Rajesh & Co. Pvt. Ltd. (a domestic company, tax rate 25%) filed a return declaring total income of ₹15,00,000. During scrutiny, the AO discovered that the company had suppressed cash sales of ₹5,00,000. The AO assesses total income at ₹20,00,000 and levies penalty. Calculate the minimum and maximum penalty u/s 271(1)(c).

Working:

  • Income assessed = ₹20,00,000
  • Income returned = ₹15,00,000
  • Concealed income = ₹20,00,000 − ₹15,00,000 = ₹5,00,000
  • Tax sought to be evaded = ₹5,00,000 × 25% = ₹1,25,000
  • Minimum penalty (100%) = ₹1,25,000 × 100% = ₹1,25,000
  • Maximum penalty (300%) = ₹1,25,000 × 300% = ₹3,75,000

The AO may levy any amount between ₹1,25,000 and ₹3,75,000.

⚠️ Common exam mistakes

  • Confusing Section 271 penalty with Section 234F fee: Students mix these up. Section 234F is a fee for late filing of return (₹5,000 or ₹10,000). Section 271 is a penalty for concealment or non-compliance. They are completely different provisions with different triggers.
  • Forgetting that each notice non-compliance is counted separately: Don't add up the notices and assume one ₹10,000. Each ignored notice under 142(1) or 143(2) attracts its own ₹10,000 — two notices ignored = ₹20,000.
  • Using the wrong base for the 100%–300% calculation: The penalty is on tax sought to be evaded, NOT on the concealed income itself. Calculate tax on the additional income first, then apply the 100%–300%. A common error is applying the percentage directly to ₹5,00,000 instead of to the ₹1,25,000 tax thereon.
  • Ignoring the Explanation 1 presumption: If assessed income > returned income, the difference is presumed to be concealed.

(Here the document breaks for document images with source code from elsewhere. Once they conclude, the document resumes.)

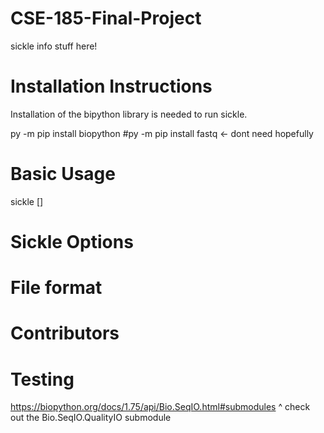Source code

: # CSE-185-Final-Project

sickle info stuff here!

# Installation Instructions
Installation of the bipython library is needed to run sickle. 

py -m pip install biopython
#py -m pip install fastq    <- dont need hopefully

# Basic Usage
sickle []

# Sickle Options

# File format

# Contributors

# Testing
https://biopython.org/docs/1.75/api/Bio.SeqIO.html#submodules 
^ check out the  Bio.SeqIO.QualityIO submodule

Students forget the burden of proof is on the assessee to rebut this — not on the AO to prove concealment.
  • Overlooking Section 273A relief: When a problem mentions the assessee cooperated and made full disclosure, always mention that the CIT can waive/reduce the penalty u/s 273A. Exam answers that raise this get bonus marks in theory questions.